• Directive: Your reply should hold only the lines from the records below where "ultima" occurs.

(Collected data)
===
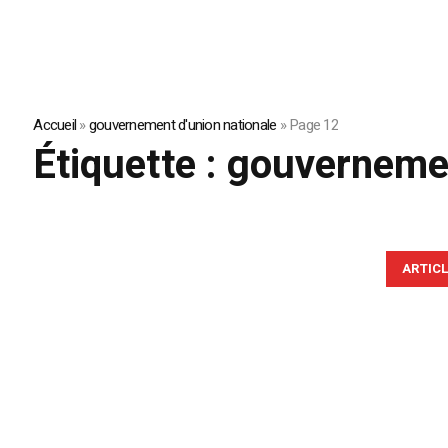
Accueil
»
gouvernement d'union nationale
»
Page 12
Étiquette :
gouvernemen
ARTIC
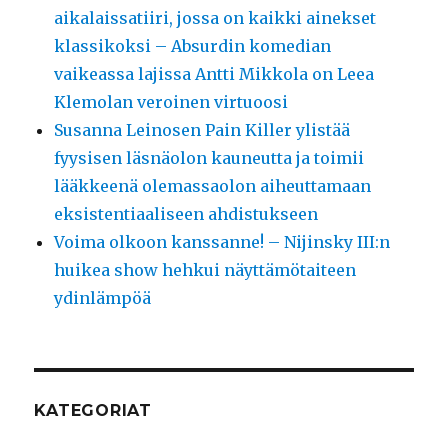
aikalaissatiiri, jossa on kaikki ainekset
klassikoksi – Absurdin komedian
vaikeassa lajissa Antti Mikkola on Leea
Klemolan veroinen virtuoosi
Susanna Leinosen Pain Killer ylistää
fyysisen läsnäolon kauneutta ja toimii
lääkkeenä olemassaolon aiheuttamaan
eksistentiaaliseen ahdistukseen
Voima olkoon kanssanne! – Nijinsky III:n
huikea show hehkui näyttämötaiteen
ydinlämpöä
KATEGORIAT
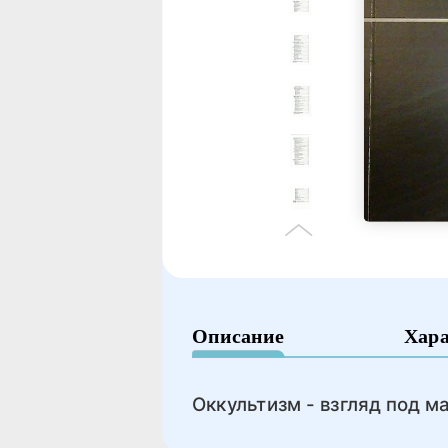
Описание
Хар
Оккультизм - взгляд под м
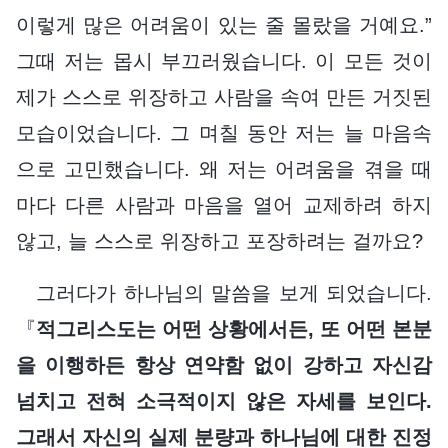
이렇게 많은 어려움이 있는 줄 몰랐을 거예요.”
그때 저는 몹시 부끄러웠습니다. 이 모든 것이
제가 스스로 위장하고 사람을 속여 만든 거짓된
모습이었습니다. 그 며칠 동안 저는 늘 마음속
으로 고민했습니다. 왜 저는 어려움을 겪을 때
마다 다른 사람과 마음을 열어 교제하려 하지
않고, 늘 스스로 위장하고 포장하려는 걸까요?
그러다가 하나님의 말씀을 보게 되었습니다.
『
적그리스도는 어떤 상황에서든, 또 어떤 본분
을 이행하든 항상 연약함 없이 강하고 자신감
넘치고 전혀 소극적이지 않은 자세를 보인다.
그래서 자신의 실제 분량과 하나님에 대한 진정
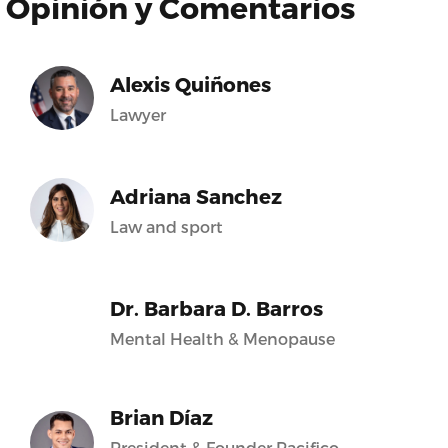
Opinión y Comentarios
Alexis Quiñones
Lawyer
Adriana Sanchez
Law and sport
Dr. Barbara D. Barros
Mental Health & Menopause
Brian Díaz
President & Founder Pacifico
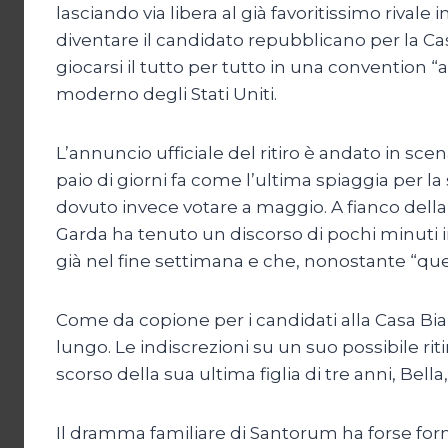
lasciando via libera al già favoritissimo riva
diventare il candidato repubblicano per la Ca
giocarsi il tutto per tutto in una convention
moderno degli Stati Uniti.
L’annuncio ufficiale del ritiro è andato in sce
paio di giorni fa come l’ultima spiaggia per l
dovuto invece votare a maggio. A fianco della mog
Garda ha tenuto un discorso di pochi minuti i
già nel fine settimana e che, nonostante “ques
Come da copione per i candidati alla Casa Bian
lungo. Le indiscrezioni su un suo possibile ri
scorso della sua ultima figlia di tre anni, Bel
Il dramma familiare di Santorum ha forse for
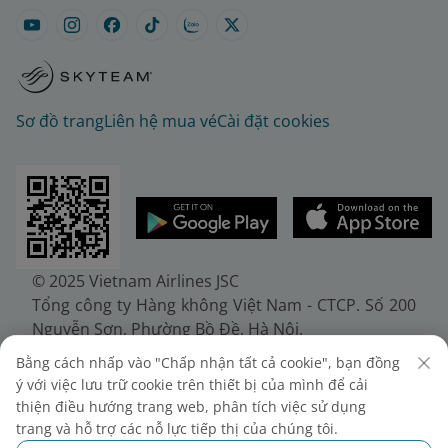
Sơ đồ trang
Liên hệ mua vé
Cài đặt cookies
© 2025 Vietnam Airlines JSC
Tổng công ty Hàng không Việt Nam - CTCP. Số 200
Nguyễn Sơn, Phường Bồ Đề, Hà Nội.
Điện thoại: (+84-24) 38272289. Fax: (+84-24)
Bằng cách nhấp vào "Chấp nhận tất cả cookie", bạn đồng
38722375
ý với việc lưu trữ cookie trên thiết bị của mình để cải
Giấy chứng nhận đăng ký doanh nghiệp, mã số
thiện điều hướng trang web, phân tích việc sử dụng
doanh nghiệp 0100107518, đăng ký lần đầu ngày
trang và hỗ trợ các nỗ lực tiếp thị của chúng tôi.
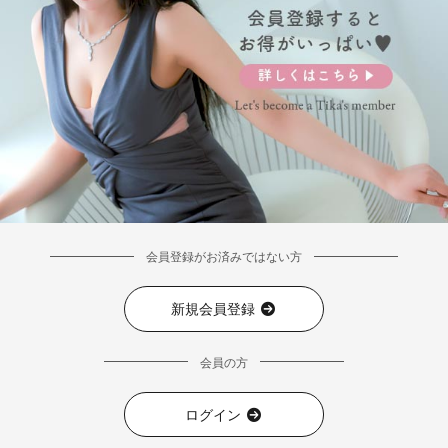
会員登録がお済みではない方
新規会員登録
会員の方
ログイン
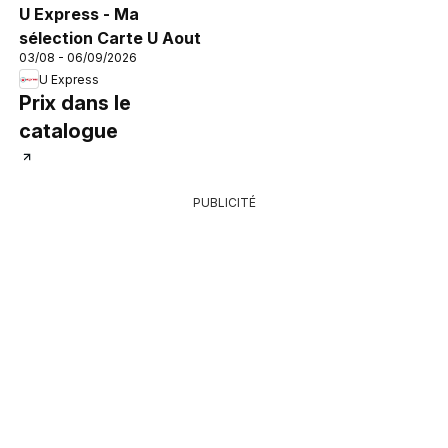
U Express - Ma
sélection Carte U Aout
03/08 - 06/09/2026
U Express
Prix dans le
catalogue
PUBLICITÉ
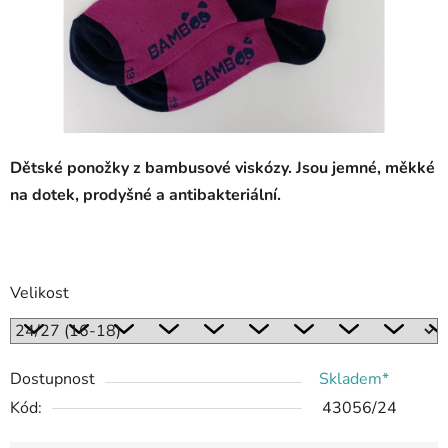
Dětské ponožky z bambusové viskózy. Jsou jemné, měkké
na dotek, prodyšné a antibakteriální.
Velikost
Dostupnost
Skladem*
Kód:
43056/24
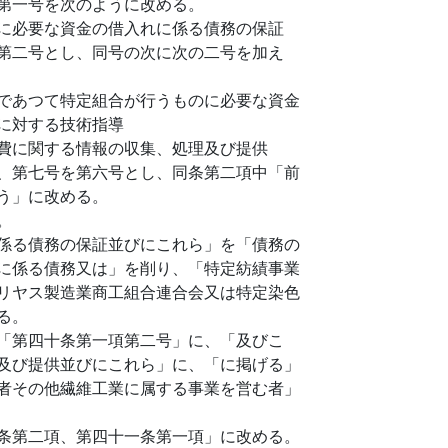
第一号を次のように改める。
に必要な資金の借入れに係る債務の保証
第二号とし、同号の次に次の二号を加え
であつて特定組合が行うものに必要な資金
に対する技術指導
費に関する情報の収集、処理及び提供
、第七号を第六号とし、同条第二項中「前
う」に改める。
。
係る債務の保証並びにこれら」を「債務の
に係る債務又は」を削り、「特定紡績事業
リヤス製造業商工組合連合会又は特定染色
る。
「第四十条第一項第二号」に、「及びこ
及び提供並びにこれら」に、「に掲げる」
者その他繊維工業に属する事業を営む者」
条第二項、第四十一条第一項」に改める。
===
• Response for this exercise:
paio di giorni fa come l’ultima spiaggia per l
scorso della sua ultima figlia di tre anni, Bel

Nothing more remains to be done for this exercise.